А. Ты называешь себя демократом. Это значит, ты признаешь, что воля большинства имеет решающее значение. Но как показывают выборы и голосования, большинство не хочет перемен.

Б. Большинство как раз и составляют более слабые, и это меня не удивляет: более слабые хотят спокойствия. Они же знают, что, как только власть чувствует себя задетой, тем более чувствует угрозу, она становится насильственной, а они ведь более слабые. Власть имеет в своем распоряжении войска. Когда более слабые, хотя они и составляют большинство, подтверждают меньшинству его власть, это значит: большинство зависимо от этого меньшинства.

А. Это ты и подразумеваешь под демократией?

Б. Нет.

ЧТО НУЖНО СДЕЛАТЬ
1: Что, по словам Б в отрывке, имеет в своем распоряжении власть?
2: Обнови часть отрывка, начиная со слов "Б. Большинство как" и продолжая до слов "подразумеваешь под демократией?", заменив "войска" на "армию".

ПРЕДОСТАВЛЕННЫЕ СТРОКИ
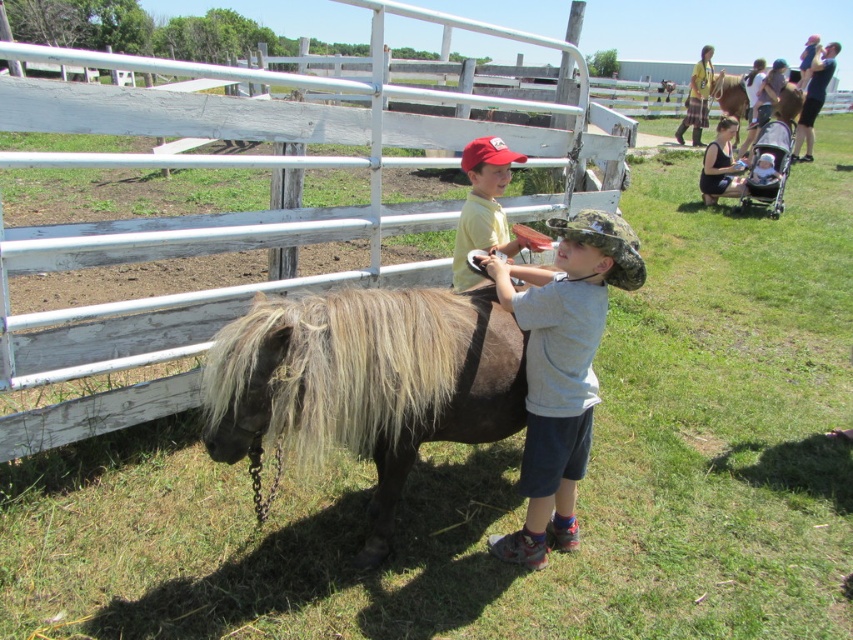
Question: Where is brown fuzzy pony at center located in relation to camouflage fabric hat at center in the image?

Choices:
 (A) above
 (B) below

Answer: (B)

Question: Observing the image, what is the correct spatial positioning of brown fuzzy pony at center in reference to camouflage fabric hat at center?

Choices:
 (A) below
 (B) above

Answer: (A)

Question: Which object is farther from the camera taking this photo?

Choices:
 (A) white wooden fence at center
 (B) camouflage fabric hat at center
 (C) matte yellow shirt at upper center

Answer: (A)

Question: Does brown fuzzy pony at center have a smaller size compared to camouflage fabric hat at center?

Choices:
 (A) no
 (B) yes

Answer: (A)

Question: Among these points, which one is farthest from the camera?

Choices:
 (A) coord(492,188)
 (B) coord(213,388)
 (C) coord(405,10)
 (D) coord(567,380)

Answer: (C)

Question: Which point is closer to the camera?

Choices:
 (A) matte yellow shirt at upper center
 (B) brown fuzzy pony at center

Answer: (B)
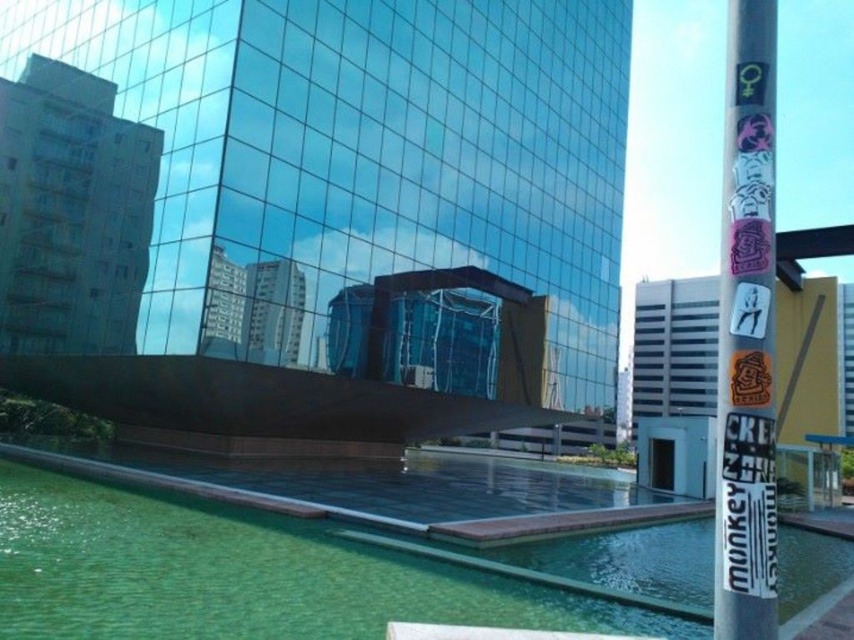
Is point (262, 577) farther from camera compared to point (733, 346)?

Yes, it is.

Does green glass pool at center appear on the left side of silver metallic pole at right?

Indeed, green glass pool at center is positioned on the left side of silver metallic pole at right.

The image size is (854, 640). In order to click on green glass pool at center in this screenshot , I will do `click(244, 573)`.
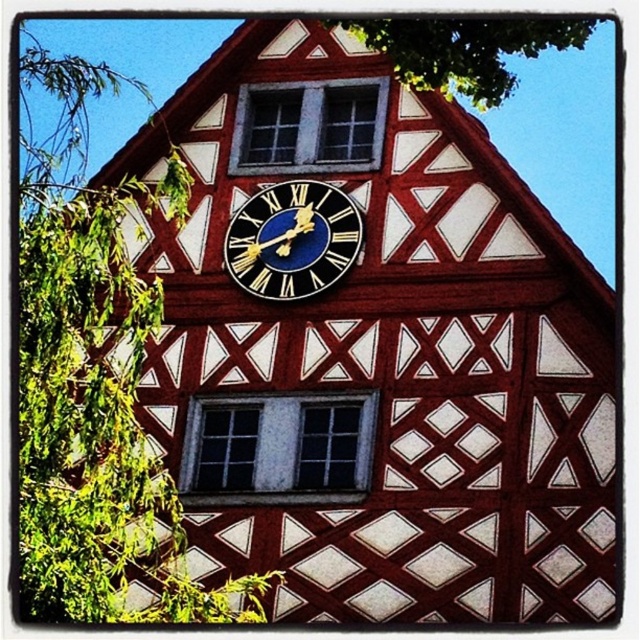
You are a GUI agent. You are given a task and a screenshot of the screen. Output one action in this format:
    pyautogui.click(x=<x>, y=<y>)
    Task: Click on the green leafy tree at upper center
    The width and height of the screenshot is (640, 640).
    Given the screenshot: What is the action you would take?
    click(465, 49)

Who is more forward, (x=550, y=48) or (x=294, y=220)?

Point (x=294, y=220)

You are a GUI agent. You are given a task and a screenshot of the screen. Output one action in this format:
    pyautogui.click(x=<x>, y=<y>)
    Task: Click on the green leafy tree at upper center
    
    Given the screenshot: What is the action you would take?
    pyautogui.click(x=465, y=49)

Does green leafy tree at left appear under blue enamel clock at center?

No, green leafy tree at left is not below blue enamel clock at center.

Which is in front, point (58, 385) or point (275, 243)?

Point (58, 385) is in front.

You are a GUI agent. You are given a task and a screenshot of the screen. Output one action in this format:
    pyautogui.click(x=<x>, y=<y>)
    Task: Click on the green leafy tree at left
    The width and height of the screenshot is (640, 640).
    Given the screenshot: What is the action you would take?
    pyautogui.click(x=93, y=380)

This screenshot has height=640, width=640. I want to click on green leafy tree at left, so click(93, 380).

Is green leafy tree at left shorter than green leafy tree at upper center?

In fact, green leafy tree at left may be taller than green leafy tree at upper center.

Who is more forward, (x=113, y=72) or (x=536, y=29)?

Positioned in front is point (x=536, y=29).

Image resolution: width=640 pixels, height=640 pixels. I want to click on green leafy tree at left, so click(x=93, y=380).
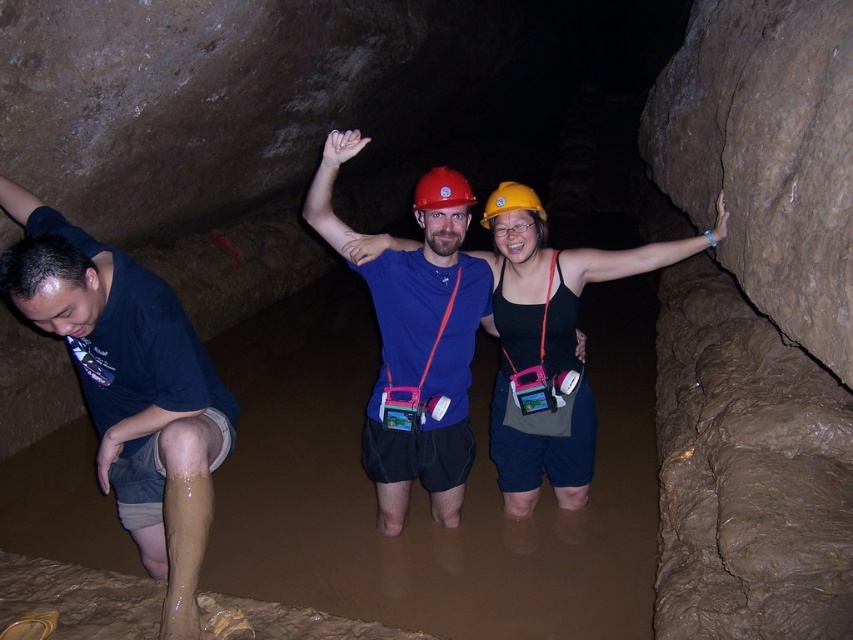
Is the position of dark blue t-shirt at lower left more distant than that of yellow matte helmet at center?

That is False.

Which is behind, point (151, 483) or point (531, 196)?

Point (531, 196)

Where is `dark blue t-shirt at lower left`? dark blue t-shirt at lower left is located at coordinates (129, 388).

From the picture: Does red matte helmet at center appear on the right side of yellow matte helmet at center?

No, red matte helmet at center is not to the right of yellow matte helmet at center.

Locate an element on the screen. This screenshot has width=853, height=640. red matte helmet at center is located at coordinates (440, 189).

Between point (444, 189) and point (531, 193), which one is positioned behind?

Point (531, 193)

You are a GUI agent. You are given a task and a screenshot of the screen. Output one action in this format:
    pyautogui.click(x=<x>, y=<y>)
    Task: Click on the red matte helmet at center
    The image size is (853, 640).
    Given the screenshot: What is the action you would take?
    pyautogui.click(x=440, y=189)

This screenshot has width=853, height=640. Identify the location of dark blue t-shirt at lower left. coord(129,388).

Which is in front, point (210, 504) or point (445, 179)?

Point (210, 504) is more forward.

You are a GUI agent. You are given a task and a screenshot of the screen. Output one action in this format:
    pyautogui.click(x=<x>, y=<y>)
    Task: Click on the dark blue t-shirt at lower left
    This screenshot has height=640, width=853.
    Given the screenshot: What is the action you would take?
    pyautogui.click(x=129, y=388)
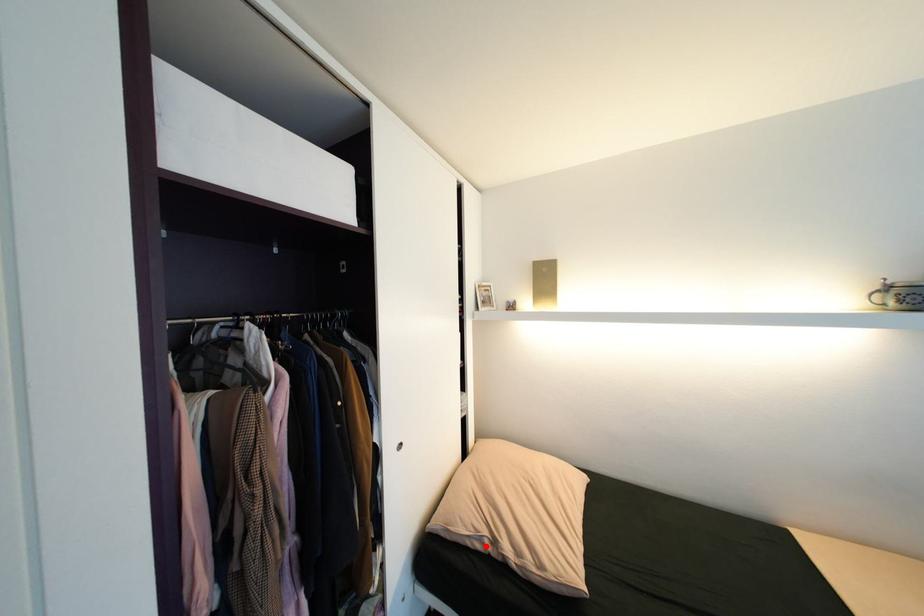
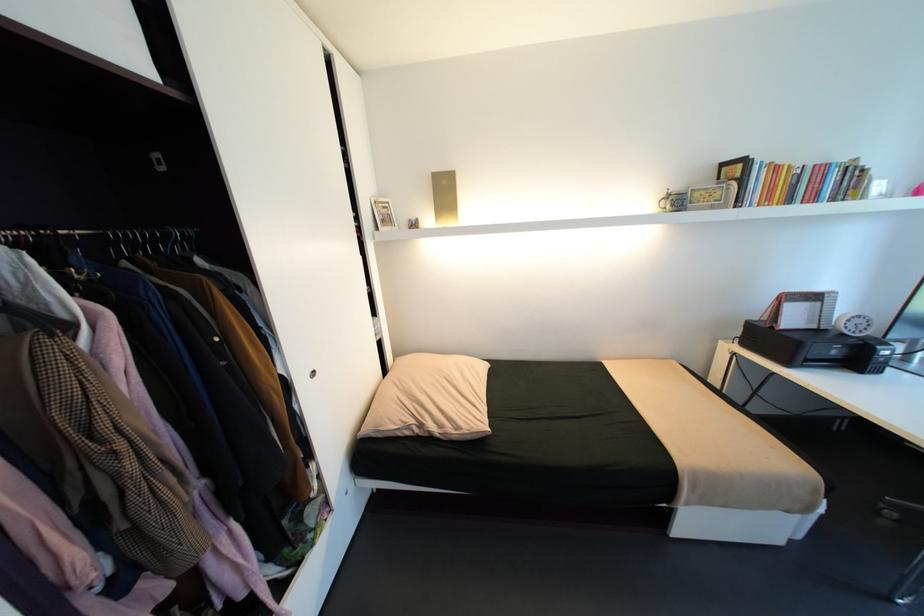
Locate, in the second image, the point that corresponds to the highlighted location in the first image.

(415, 432)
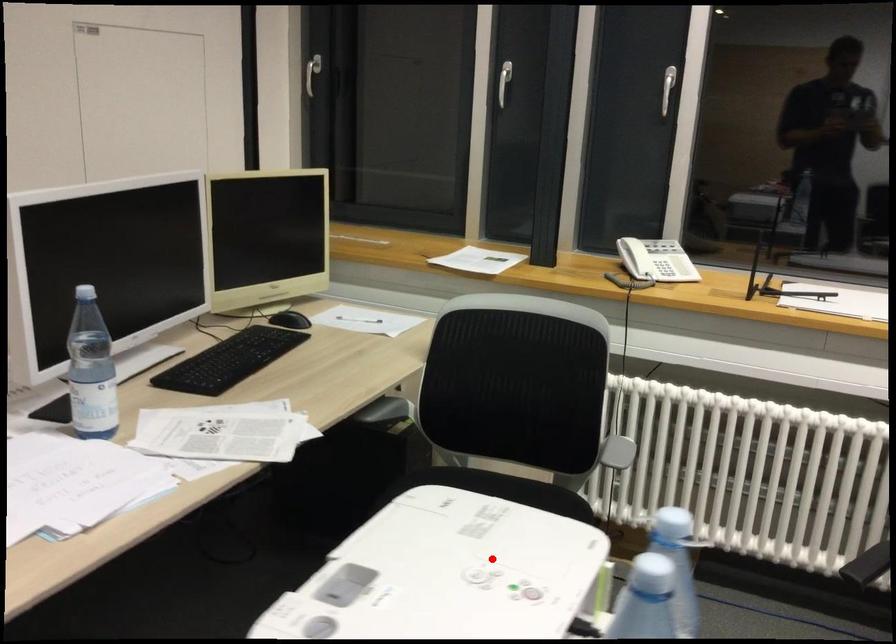
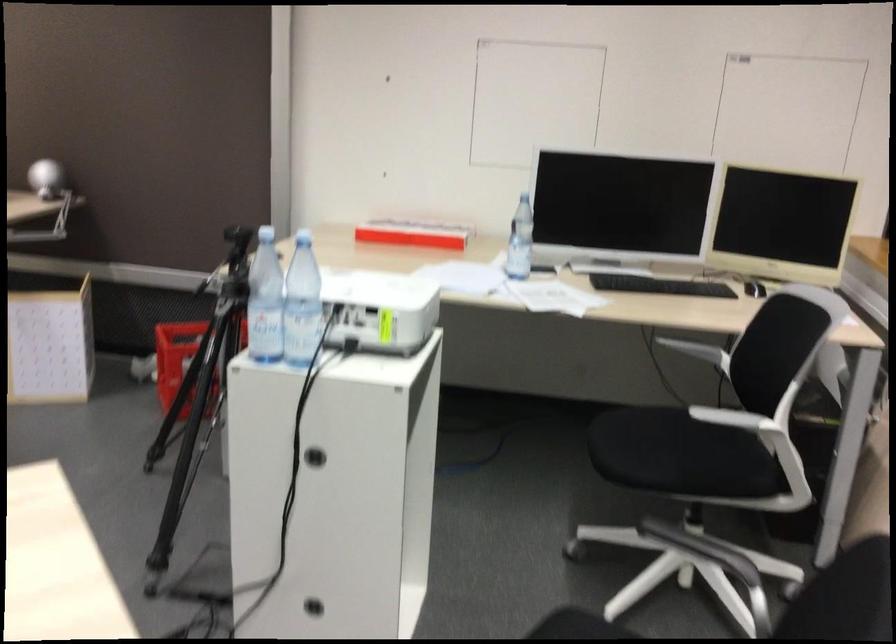
Where in the second image is the point corresponding to the highlighted location from the first image?

(380, 308)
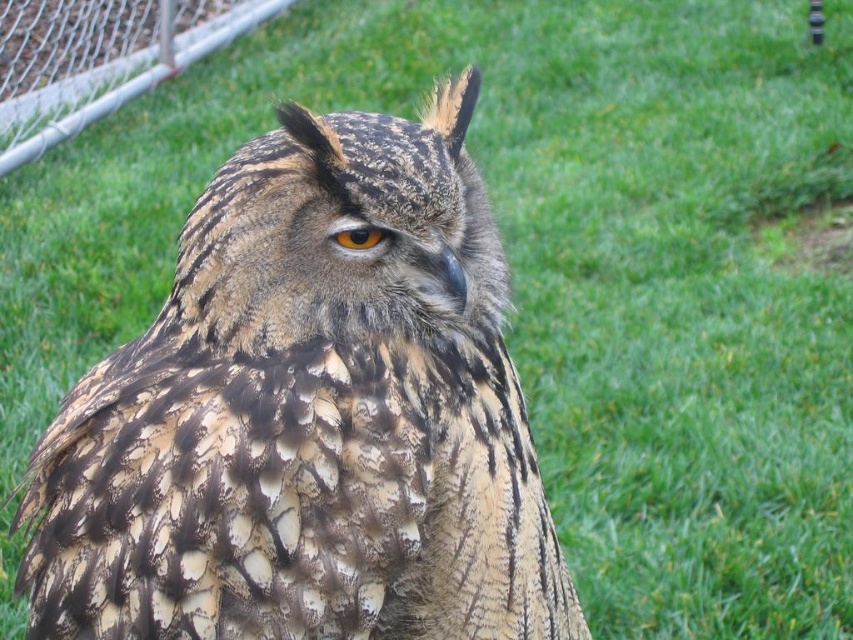
Question: Observing the image, what is the correct spatial positioning of brushed metal fence at upper left in reference to brown textured eye at center?

Choices:
 (A) below
 (B) above

Answer: (B)

Question: Which point appears closest to the camera in this image?

Choices:
 (A) (370, 232)
 (B) (73, 3)

Answer: (A)

Question: Among these points, which one is nearest to the camera?

Choices:
 (A) (164, 452)
 (B) (351, 250)
 (C) (42, 100)

Answer: (A)

Question: Which point appears closest to the camera in this image?

Choices:
 (A) (24, 148)
 (B) (369, 236)

Answer: (B)

Question: Does camouflage feathered owl at center appear under brushed metal fence at upper left?

Choices:
 (A) yes
 (B) no

Answer: (A)

Question: Does camouflage feathered owl at center appear on the right side of brown textured eye at center?

Choices:
 (A) yes
 (B) no

Answer: (B)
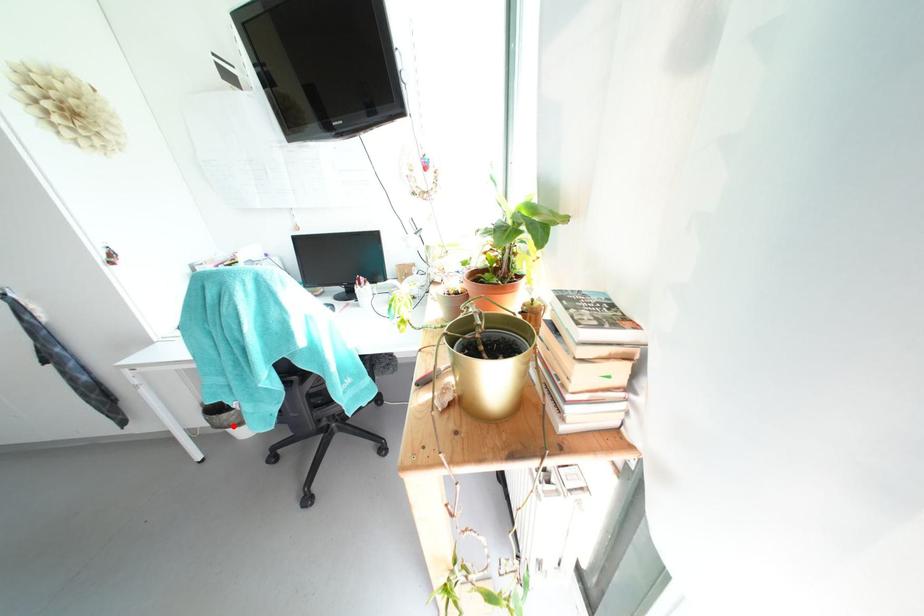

ОТВЕТЫ К УПРАЖНЕНИЮ
1: Войска.

2:
Б. Большинство как раз и составляют более слабые, и это меня не удивляет: более слабые хотят спокойствия. Они же знают, что, как только власть чувствует себя задетой, тем более чувствует угрозу, она становится насильственной, а они ведь более слабые. Власть имеет в своем распоряжении армию. Когда более слабые, хотя они и составляют большинство, подтверждают меньшинству его власть, это значит: большинство зависимо от этого меньшинства.

А. Это ты и подразумеваешь под демократией?